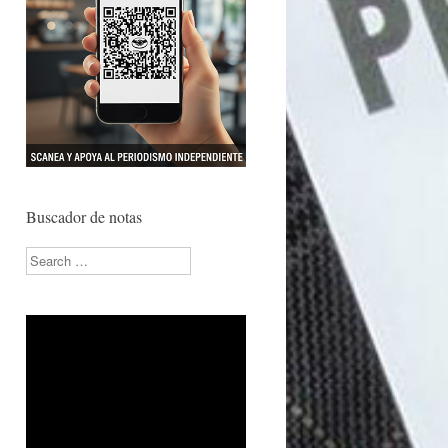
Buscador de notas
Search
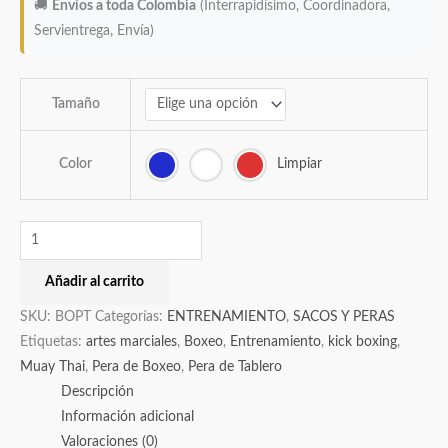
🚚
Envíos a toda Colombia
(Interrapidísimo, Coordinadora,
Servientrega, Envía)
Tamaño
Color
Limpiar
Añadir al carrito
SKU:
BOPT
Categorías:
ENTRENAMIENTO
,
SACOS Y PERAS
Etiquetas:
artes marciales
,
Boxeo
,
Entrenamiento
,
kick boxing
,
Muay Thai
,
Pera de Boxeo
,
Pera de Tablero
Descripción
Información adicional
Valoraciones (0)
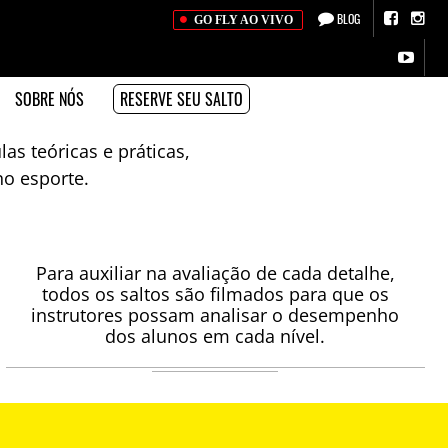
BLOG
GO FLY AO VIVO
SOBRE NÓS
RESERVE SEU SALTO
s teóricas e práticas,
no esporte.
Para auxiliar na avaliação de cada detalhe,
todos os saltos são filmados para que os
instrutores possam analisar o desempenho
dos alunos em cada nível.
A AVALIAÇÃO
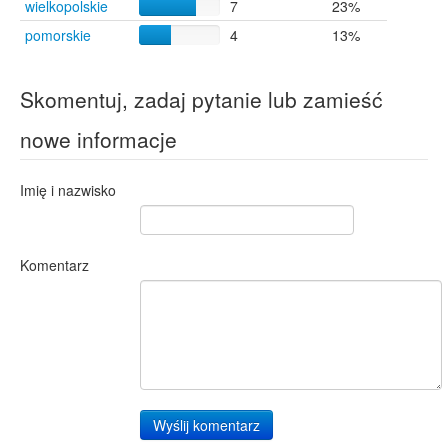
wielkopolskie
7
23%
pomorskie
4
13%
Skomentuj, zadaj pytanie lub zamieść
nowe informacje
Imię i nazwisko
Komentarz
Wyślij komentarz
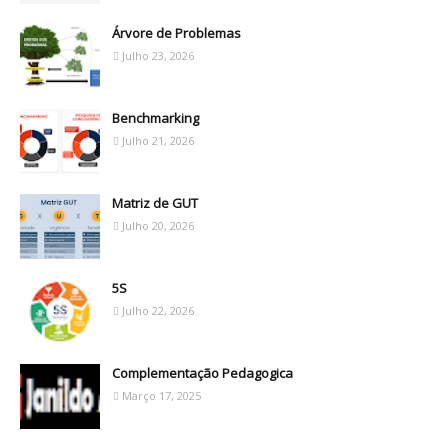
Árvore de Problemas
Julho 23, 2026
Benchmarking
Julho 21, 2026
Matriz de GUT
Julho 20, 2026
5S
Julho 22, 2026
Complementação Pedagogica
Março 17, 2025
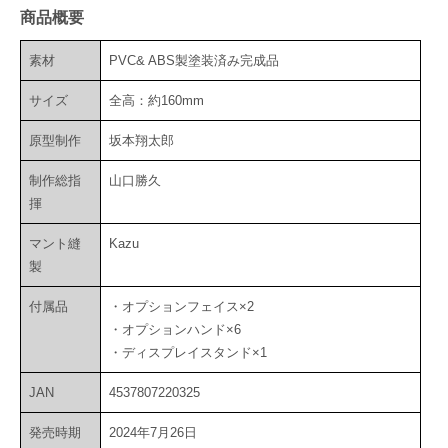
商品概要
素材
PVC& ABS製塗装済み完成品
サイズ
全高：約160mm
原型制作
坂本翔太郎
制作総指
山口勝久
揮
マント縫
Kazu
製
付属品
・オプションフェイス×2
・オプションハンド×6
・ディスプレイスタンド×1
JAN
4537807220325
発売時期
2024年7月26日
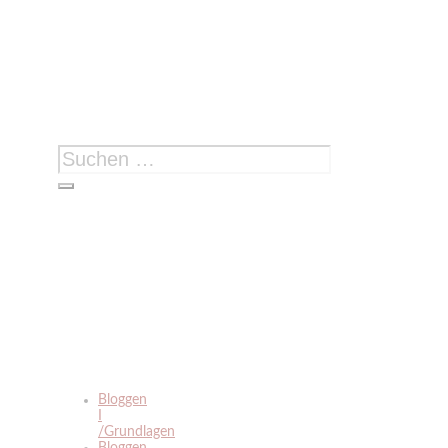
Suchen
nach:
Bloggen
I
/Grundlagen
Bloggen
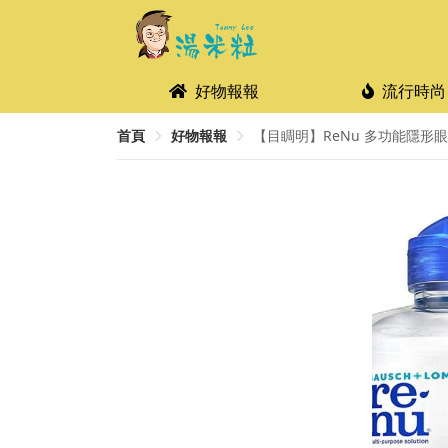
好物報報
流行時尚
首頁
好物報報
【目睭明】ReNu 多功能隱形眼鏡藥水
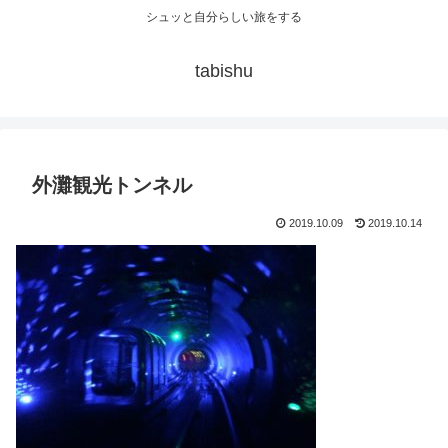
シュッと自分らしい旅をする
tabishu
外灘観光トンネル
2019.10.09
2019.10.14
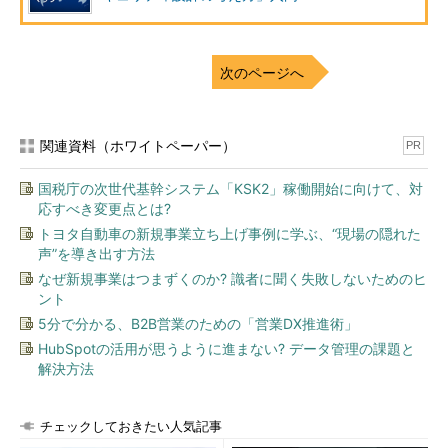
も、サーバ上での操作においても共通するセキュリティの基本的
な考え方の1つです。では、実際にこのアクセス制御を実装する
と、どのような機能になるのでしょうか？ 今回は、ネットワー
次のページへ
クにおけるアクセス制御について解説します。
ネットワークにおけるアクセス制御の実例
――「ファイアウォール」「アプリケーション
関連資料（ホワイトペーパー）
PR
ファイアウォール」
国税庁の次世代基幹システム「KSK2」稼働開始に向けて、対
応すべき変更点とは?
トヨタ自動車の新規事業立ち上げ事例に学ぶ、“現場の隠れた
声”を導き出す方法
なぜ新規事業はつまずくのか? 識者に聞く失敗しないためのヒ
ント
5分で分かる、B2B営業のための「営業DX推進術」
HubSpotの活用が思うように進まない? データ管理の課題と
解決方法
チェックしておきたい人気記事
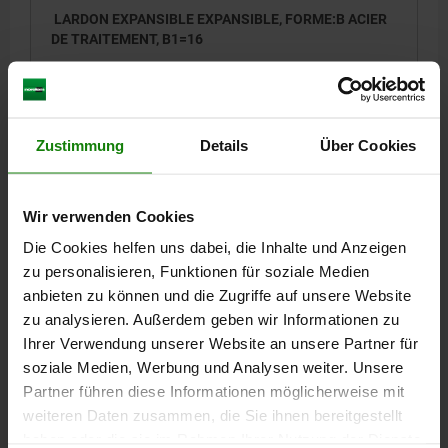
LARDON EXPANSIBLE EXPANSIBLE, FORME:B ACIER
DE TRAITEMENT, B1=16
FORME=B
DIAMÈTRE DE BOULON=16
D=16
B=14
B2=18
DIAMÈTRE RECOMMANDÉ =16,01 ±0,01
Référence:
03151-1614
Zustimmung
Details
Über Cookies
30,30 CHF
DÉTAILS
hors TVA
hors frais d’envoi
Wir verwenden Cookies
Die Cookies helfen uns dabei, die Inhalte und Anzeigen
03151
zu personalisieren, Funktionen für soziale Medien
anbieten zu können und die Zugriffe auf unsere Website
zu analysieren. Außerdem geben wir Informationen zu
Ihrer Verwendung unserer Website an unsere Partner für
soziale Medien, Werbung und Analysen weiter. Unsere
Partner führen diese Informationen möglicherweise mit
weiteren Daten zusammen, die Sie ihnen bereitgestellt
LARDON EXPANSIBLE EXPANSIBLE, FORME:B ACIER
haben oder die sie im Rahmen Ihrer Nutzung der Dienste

■ TASK STATEMENT:
Copy the lines of the entries above that mention "Ihrer".

■ WRITTEN ANSWER:
Ihrer Verwendung unserer Website an unsere Partner für
haben oder die sie im Rahmen Ihrer Nutzung der Dienste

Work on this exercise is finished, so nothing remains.